Thu Mar 1 17:10:58 UTC 2007
Scott Silva <ssilva at sgvwater.com>

Dan Halbert spake the following on 2/28/2007 8:21 PM:
> A couple of months ago I reported some problems with a batch of Tyan
> K8SSA (S3870) based machines. We are continuing to have an odd problem
> with these boxes, and if anyone has seen something similar elsewhere,
> I'd appreciate hearing about it.
> These boxes are running Centos 4.4 x86_64 with kernel
> 2.6.9-42.0.3.ELsmp. They are dual Opteron 265's (dual core) with 4x2GB
> DIMM's. The DIMMs used to be mixed sizes, but Tyan recommended making
> them all the same, and the vendor made the substitutions. We have also
> clocked the memory down from 400 MHz to 266 MHz, also on the advice of
> Tyan.
> The symptom is that some large (700MB to >1GB) files opened for read and
> then closed show corruption in the pagecache. One or more 4k blocks in a
> file will be completely trashed. It's as if a random page of other data
> is substituted. A reboot or a flush of the pagecache fixes the problem,
> so it's only in the pagecache, not on disk. We are doing regular MD5
> checksums of the files, which shows up the problem, in addition to
> having our application crash from time to time.

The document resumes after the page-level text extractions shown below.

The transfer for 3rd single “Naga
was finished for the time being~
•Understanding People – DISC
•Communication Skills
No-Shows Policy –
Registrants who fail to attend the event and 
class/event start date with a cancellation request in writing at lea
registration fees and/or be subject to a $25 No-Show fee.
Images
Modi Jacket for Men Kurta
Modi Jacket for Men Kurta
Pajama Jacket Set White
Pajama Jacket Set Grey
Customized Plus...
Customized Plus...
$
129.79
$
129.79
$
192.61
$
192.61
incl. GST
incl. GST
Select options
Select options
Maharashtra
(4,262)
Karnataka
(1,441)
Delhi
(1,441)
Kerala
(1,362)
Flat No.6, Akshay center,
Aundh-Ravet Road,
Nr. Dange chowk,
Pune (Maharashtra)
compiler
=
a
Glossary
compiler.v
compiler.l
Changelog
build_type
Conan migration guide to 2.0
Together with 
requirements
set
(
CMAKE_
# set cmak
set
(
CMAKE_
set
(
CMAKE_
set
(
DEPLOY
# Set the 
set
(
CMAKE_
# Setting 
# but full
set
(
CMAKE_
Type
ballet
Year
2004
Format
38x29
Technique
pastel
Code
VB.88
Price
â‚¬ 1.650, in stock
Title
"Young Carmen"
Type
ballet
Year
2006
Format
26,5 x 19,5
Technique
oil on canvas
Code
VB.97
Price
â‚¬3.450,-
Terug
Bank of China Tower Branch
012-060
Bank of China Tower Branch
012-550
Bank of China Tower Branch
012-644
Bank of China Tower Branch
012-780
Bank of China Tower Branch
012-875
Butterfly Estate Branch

> We have some older Tyan motherboards that don't show this problem. At
> this point it seems it is either a hardware problem or a kernel
> motherboard-support problem, but it's pretty baffling.
> Thanks,
> Dan
Have you tried a newer kernel to see if it changes the problem?


MailScanner is like deodorant...
You hope everybody uses it, and
you notice quickly if they don't!!!!